Une des salles de l’exposition (Cl. Carton extrême carton)
Biennale internationale du carton gravé #3
Ville d’Avray 92410
16 mai au 2 juin 2024
Le collectif « Carton Extrême Carton » organise la troisième Biennale internationale du carton gravé et donne à voir les œuvres de 60 artistes dans la galerie l’Entr@cte à Ville d’Avray. Cette année, le thème en est « Cartons pluriels, ou de l’usage du polyptyque » ; toutes les estampes sont réalisées à partir de matrices en carton gravé, quel qu’il soit : carton gris, carton bois, carton ondulé, de récupération ou acheté…
Comme d’habitude à l’Entr@cte, l’espace, sa lumière généreuse, ses fenêtres donnant sur de grands arbres, ses murs lisses tantôt blancs tantôt vivement colorés, magnifient l’accrochage. La contemplation n’est pas gênée par les reflets, les estampes étant proposées au regard nues, sans encadrement, simplement soutenues par de petits aimants. Détail qui a son importance. Les estampes issues de carton gravé bénéficient peut-être encore plus de cette proximité directe avec le public, tant la perception des textures prend de l’importance : différents grains, rugosités, stries, plissés, à-plats lisses, irrégularités des contours, richesse des valeurs et des couleurs, jeux de superposition… Tout concourt ici à créer un alphabet plastique très profus, inventif, mettant en avant l’expression et la singularité de chaque artiste.
Une autre salle de l’exposition (Cl. Carton extrême carton)
Le carton se laisse deviner, presque toujours, et c’est bien ainsi. Parfois cependant, la finesse du trait est telle, notamment dans les quelques estampes figuratives, qu’on les croirait gravées dans le cuivre. L’ensemble est incroyablement varié, mixte, créant un voisinage dynamique et convivial. Tout au plus pourrait-on regretter que, pour certaines œuvres, le thème du polyptyque n’ait été traité que comme moyen de proposer un grand format composé de plusieurs petites feuilles faciles à envoyer par la poste, sans tirer parti autant qu’on l’aurait désiré de la juxtaposition d’éléments se complétant par leurs différences autant que par leurs ressemblances.
Bonus de l’exposition : une délégation de l’atelier de gravure du « Campus caraïbéen des arts », basé à Fort-de-France, participe à cette biennale avec quelques œuvres très fortes dont certaines ont remporté des prix décernés par les différents jurys.
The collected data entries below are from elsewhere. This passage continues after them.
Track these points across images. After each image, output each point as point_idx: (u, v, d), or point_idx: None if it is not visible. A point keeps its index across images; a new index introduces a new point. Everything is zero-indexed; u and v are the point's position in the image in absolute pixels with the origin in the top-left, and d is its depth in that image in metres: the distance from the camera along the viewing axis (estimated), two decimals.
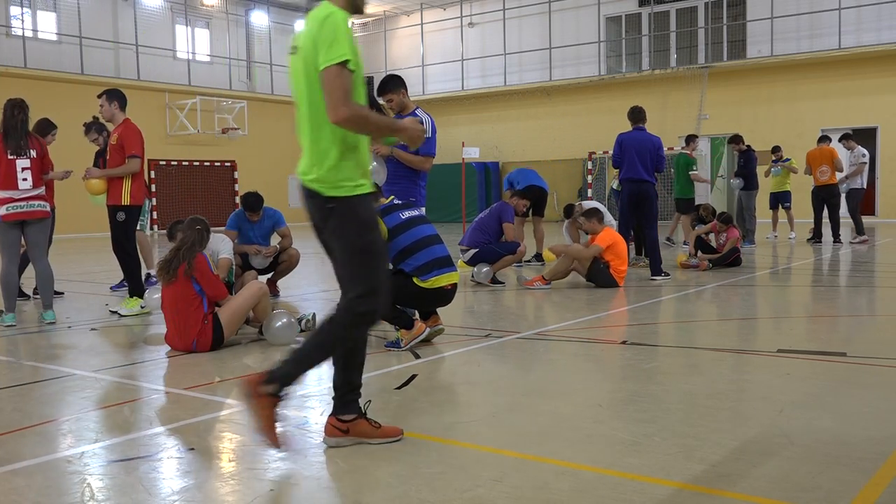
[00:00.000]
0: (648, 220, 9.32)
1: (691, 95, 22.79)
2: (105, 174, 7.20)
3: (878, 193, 21.85)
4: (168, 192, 24.22)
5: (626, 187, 9.38)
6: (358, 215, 3.11)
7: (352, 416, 3.27)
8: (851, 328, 6.35)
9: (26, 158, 6.63)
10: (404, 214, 5.50)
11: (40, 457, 3.27)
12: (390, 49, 29.60)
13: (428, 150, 6.38)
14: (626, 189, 9.40)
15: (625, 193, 9.42)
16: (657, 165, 9.32)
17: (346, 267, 3.15)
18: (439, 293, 5.44)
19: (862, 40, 21.23)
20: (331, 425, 3.29)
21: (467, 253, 9.37)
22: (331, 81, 2.99)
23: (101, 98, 7.34)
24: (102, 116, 7.41)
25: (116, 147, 7.23)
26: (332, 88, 2.98)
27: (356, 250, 3.11)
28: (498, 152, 26.68)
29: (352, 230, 3.10)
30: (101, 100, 7.34)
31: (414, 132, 3.22)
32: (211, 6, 26.03)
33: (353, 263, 3.12)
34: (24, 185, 6.58)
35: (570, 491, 2.79)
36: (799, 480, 2.83)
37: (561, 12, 25.69)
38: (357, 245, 3.10)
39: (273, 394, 3.09)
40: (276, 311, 5.74)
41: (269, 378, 3.11)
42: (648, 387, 4.29)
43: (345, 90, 2.98)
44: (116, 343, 6.08)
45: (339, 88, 2.98)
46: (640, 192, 9.24)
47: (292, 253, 8.35)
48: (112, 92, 7.37)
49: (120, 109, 7.32)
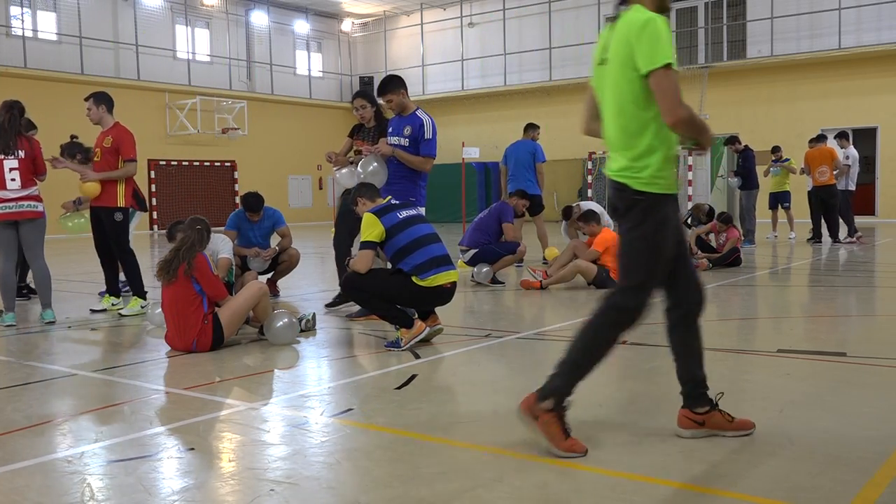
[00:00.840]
0: None
1: (691, 95, 22.76)
2: (103, 177, 7.18)
3: (878, 193, 21.84)
4: (168, 192, 24.22)
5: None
6: (661, 213, 3.18)
7: (705, 408, 3.30)
8: (851, 328, 6.35)
9: (14, 159, 6.62)
10: (402, 214, 5.51)
11: (40, 457, 3.27)
12: (390, 49, 29.60)
13: (428, 151, 6.39)
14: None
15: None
16: None
17: (627, 256, 3.22)
18: (438, 292, 5.44)
19: (862, 40, 21.23)
20: (685, 417, 3.32)
21: (467, 253, 9.37)
22: (663, 85, 3.04)
23: (88, 101, 7.32)
24: (90, 120, 7.38)
25: (110, 150, 7.23)
26: (665, 91, 3.04)
27: (644, 244, 3.17)
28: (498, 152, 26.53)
29: (650, 225, 3.16)
30: (87, 103, 7.32)
31: (709, 138, 3.22)
32: (211, 6, 26.03)
33: (635, 253, 3.19)
34: (12, 185, 6.57)
35: (570, 491, 2.79)
36: (799, 480, 2.83)
37: (561, 12, 25.69)
38: (649, 240, 3.16)
39: (552, 409, 3.15)
40: (278, 311, 5.73)
41: (544, 395, 3.17)
42: (648, 387, 4.30)
43: (677, 92, 3.04)
44: (116, 343, 6.08)
45: (672, 90, 3.03)
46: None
47: (292, 253, 8.35)
48: (99, 95, 7.35)
49: (108, 112, 7.32)
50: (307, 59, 29.31)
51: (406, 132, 6.36)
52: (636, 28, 3.07)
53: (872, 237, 15.81)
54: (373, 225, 5.40)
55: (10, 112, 6.70)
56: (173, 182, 24.49)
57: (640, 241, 3.18)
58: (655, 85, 3.04)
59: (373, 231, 5.38)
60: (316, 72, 29.58)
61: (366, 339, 5.92)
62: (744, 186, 14.16)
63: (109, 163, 7.23)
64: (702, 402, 3.32)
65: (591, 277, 8.40)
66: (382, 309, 5.49)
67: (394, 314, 5.46)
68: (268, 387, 4.61)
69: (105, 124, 7.33)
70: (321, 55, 29.89)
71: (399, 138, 6.38)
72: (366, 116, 7.01)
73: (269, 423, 3.76)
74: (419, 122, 6.35)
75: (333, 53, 30.12)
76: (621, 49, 3.12)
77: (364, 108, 6.98)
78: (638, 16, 3.09)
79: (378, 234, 5.38)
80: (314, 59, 29.68)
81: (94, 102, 7.28)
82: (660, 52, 3.02)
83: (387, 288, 5.44)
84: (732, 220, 10.92)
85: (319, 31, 29.61)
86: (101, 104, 7.28)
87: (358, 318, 6.61)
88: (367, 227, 5.41)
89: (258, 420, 3.80)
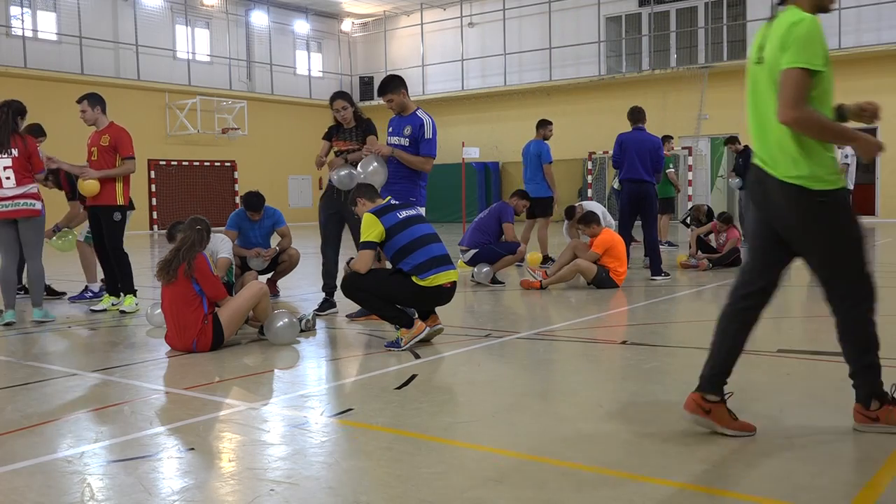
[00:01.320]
0: (648, 221, 9.35)
1: (691, 95, 22.79)
2: (103, 175, 7.21)
3: (878, 193, 21.83)
4: (168, 192, 24.22)
5: (626, 187, 9.42)
6: (847, 206, 3.22)
7: (716, 398, 3.35)
8: None
9: (7, 157, 6.63)
10: (401, 214, 5.51)
11: (40, 457, 3.27)
12: (390, 49, 29.60)
13: (428, 151, 6.38)
14: (625, 189, 9.44)
15: (624, 194, 9.46)
16: (655, 166, 9.37)
17: (842, 256, 3.23)
18: (438, 291, 5.44)
19: (862, 40, 21.23)
20: (694, 402, 3.35)
21: (467, 253, 9.37)
22: (786, 82, 3.07)
23: (83, 103, 7.33)
24: (85, 121, 7.38)
25: (108, 149, 7.27)
26: (784, 88, 3.07)
27: (850, 238, 3.22)
28: (498, 152, 26.67)
29: (845, 220, 3.20)
30: (82, 105, 7.33)
31: (869, 145, 3.18)
32: (211, 6, 26.04)
33: (849, 251, 3.23)
34: (7, 183, 6.60)
35: (570, 491, 2.79)
36: (799, 480, 2.83)
37: (561, 12, 25.69)
38: (852, 233, 3.21)
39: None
40: (278, 311, 5.73)
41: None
42: (648, 387, 4.29)
43: (798, 93, 3.06)
44: (116, 343, 6.08)
45: (792, 89, 3.06)
46: (639, 192, 9.29)
47: (292, 253, 8.36)
48: (93, 96, 7.38)
49: (102, 112, 7.37)
50: (307, 59, 29.32)
51: (406, 132, 6.36)
52: (786, 28, 3.12)
53: (872, 237, 15.82)
54: (373, 225, 5.40)
55: (2, 110, 6.71)
56: (173, 182, 24.49)
57: (839, 237, 3.20)
58: (782, 80, 3.09)
59: (373, 231, 5.38)
60: (316, 72, 29.59)
61: (366, 339, 5.92)
62: (744, 186, 14.15)
63: (108, 161, 7.26)
64: (715, 391, 3.35)
65: (590, 277, 8.40)
66: (382, 309, 5.49)
67: (394, 314, 5.46)
68: (268, 387, 4.61)
69: (100, 125, 7.37)
70: (321, 55, 29.90)
71: (399, 138, 6.38)
72: (346, 118, 6.99)
73: (269, 423, 3.76)
74: (419, 122, 6.35)
75: (333, 53, 30.13)
76: (776, 50, 3.16)
77: (345, 110, 6.96)
78: (791, 17, 3.15)
79: (378, 234, 5.38)
80: (314, 59, 29.69)
81: (88, 104, 7.30)
82: (801, 54, 3.06)
83: (386, 288, 5.44)
84: (732, 219, 10.92)
85: (319, 31, 29.61)
86: (95, 105, 7.32)
87: (358, 318, 6.61)
88: (367, 227, 5.41)
89: (258, 420, 3.80)
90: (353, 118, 6.99)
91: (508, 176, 26.68)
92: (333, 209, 6.99)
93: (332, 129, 7.14)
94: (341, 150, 6.98)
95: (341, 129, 7.06)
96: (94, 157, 7.29)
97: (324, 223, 7.11)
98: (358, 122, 7.01)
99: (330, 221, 7.05)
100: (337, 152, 7.01)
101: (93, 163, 7.31)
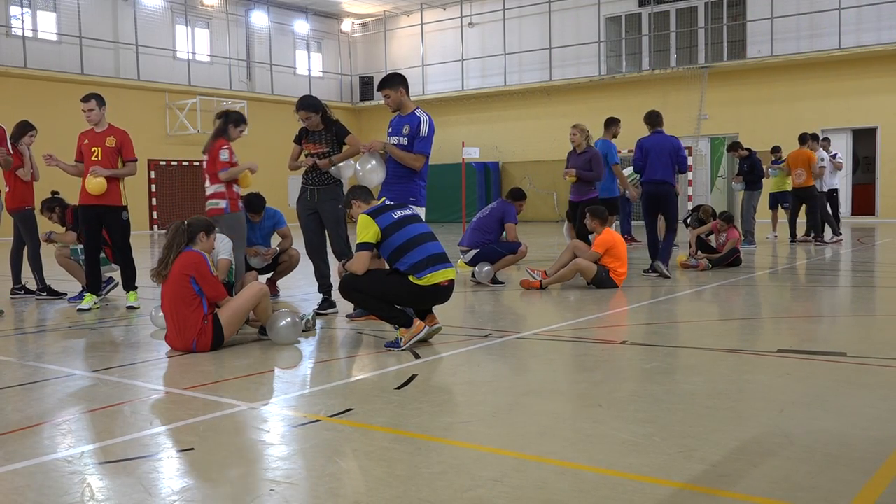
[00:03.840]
0: (669, 221, 9.55)
1: (691, 95, 22.79)
2: (111, 174, 7.34)
3: (878, 193, 21.84)
4: (168, 192, 24.21)
5: (645, 189, 9.49)
6: None
7: None
8: (851, 328, 6.35)
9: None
10: (396, 214, 5.51)
11: (40, 457, 3.27)
12: (390, 49, 29.60)
13: (422, 148, 6.37)
14: (645, 191, 9.53)
15: (644, 196, 9.55)
16: (679, 167, 9.45)
17: None
18: (436, 290, 5.44)
19: (862, 40, 21.23)
20: None
21: (468, 254, 9.36)
22: None
23: (90, 102, 7.38)
24: (91, 121, 7.41)
25: (113, 150, 7.40)
26: None
27: None
28: (498, 152, 26.68)
29: None
30: (89, 104, 7.37)
31: None
32: (211, 6, 26.03)
33: None
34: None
35: (570, 491, 2.79)
36: (799, 480, 2.83)
37: (561, 12, 25.70)
38: None
39: None
40: (280, 311, 5.73)
41: None
42: (648, 387, 4.29)
43: None
44: (116, 343, 6.08)
45: None
46: (658, 193, 9.38)
47: (292, 253, 8.36)
48: (100, 97, 7.48)
49: (104, 114, 7.48)
50: (307, 59, 29.31)
51: (405, 131, 6.37)
52: None
53: (872, 237, 15.82)
54: (368, 226, 5.40)
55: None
56: (173, 182, 24.48)
57: None
58: None
59: (368, 232, 5.39)
60: (316, 72, 29.58)
61: (365, 339, 5.92)
62: (748, 187, 14.18)
63: (112, 162, 7.42)
64: None
65: (590, 277, 8.40)
66: (381, 309, 5.49)
67: (392, 314, 5.46)
68: (268, 387, 4.61)
69: (101, 125, 7.48)
70: (321, 55, 29.89)
71: (398, 137, 6.39)
72: (312, 124, 7.02)
73: (269, 423, 3.76)
74: (417, 121, 6.36)
75: (333, 53, 30.12)
76: None
77: (309, 120, 7.00)
78: None
79: (373, 235, 5.39)
80: (314, 59, 29.68)
81: (97, 103, 7.39)
82: None
83: (384, 288, 5.43)
84: (734, 219, 10.92)
85: (319, 31, 29.60)
86: (103, 105, 7.44)
87: (357, 319, 6.61)
88: (363, 228, 5.42)
89: (258, 420, 3.80)
90: (320, 122, 7.01)
91: (508, 176, 26.68)
92: (311, 209, 7.03)
93: (302, 131, 7.19)
94: (311, 152, 7.04)
95: (310, 132, 7.09)
96: (97, 157, 7.33)
97: (304, 227, 7.12)
98: (327, 124, 7.03)
99: (310, 223, 7.07)
100: (307, 154, 7.09)
101: (94, 163, 7.33)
Les étudiants, accompagnés de leurs professeurs, ont fait le déplacement pour le vernissage et ont même participé à la rencontre du 17 mai 2024 animée par Pascale Simonet et Dominique Moindraut sur le thème des « Enjeux de l’estampe dans le monde artistique aujourd’hui ».
Les estampes caraïbéennes (Cl. Carton extrême carton)
Il y a été question des profondes mutations que connaît l’art de l’estampe aujourd’hui, et de la place toute particulière qu’elle tient dans la grande famille de l’image imprimée : la matérialité brute, le recours à différentes techniques, traditionnelles ou contemporaines, mais toutes très manuelles, par opposition à la photographie ou aux pratiques numériques, sa capacité à se combiner à d’autres médiums artistiques, à travers des installations en techniques mixtes par exemple… toutes propriétés spécifiques de l’art de l’estampe qui ont été évoquées par les participants, atouts indéniables pour les jeunes artistes.
Cette biennale confirme ainsi que, dans les multiples chemins de traverse, si féconds, que propose l’art de l’estampe, la pratique du carton gravé joue un rôle certain dans l’ouverture vers une plus grande liberté.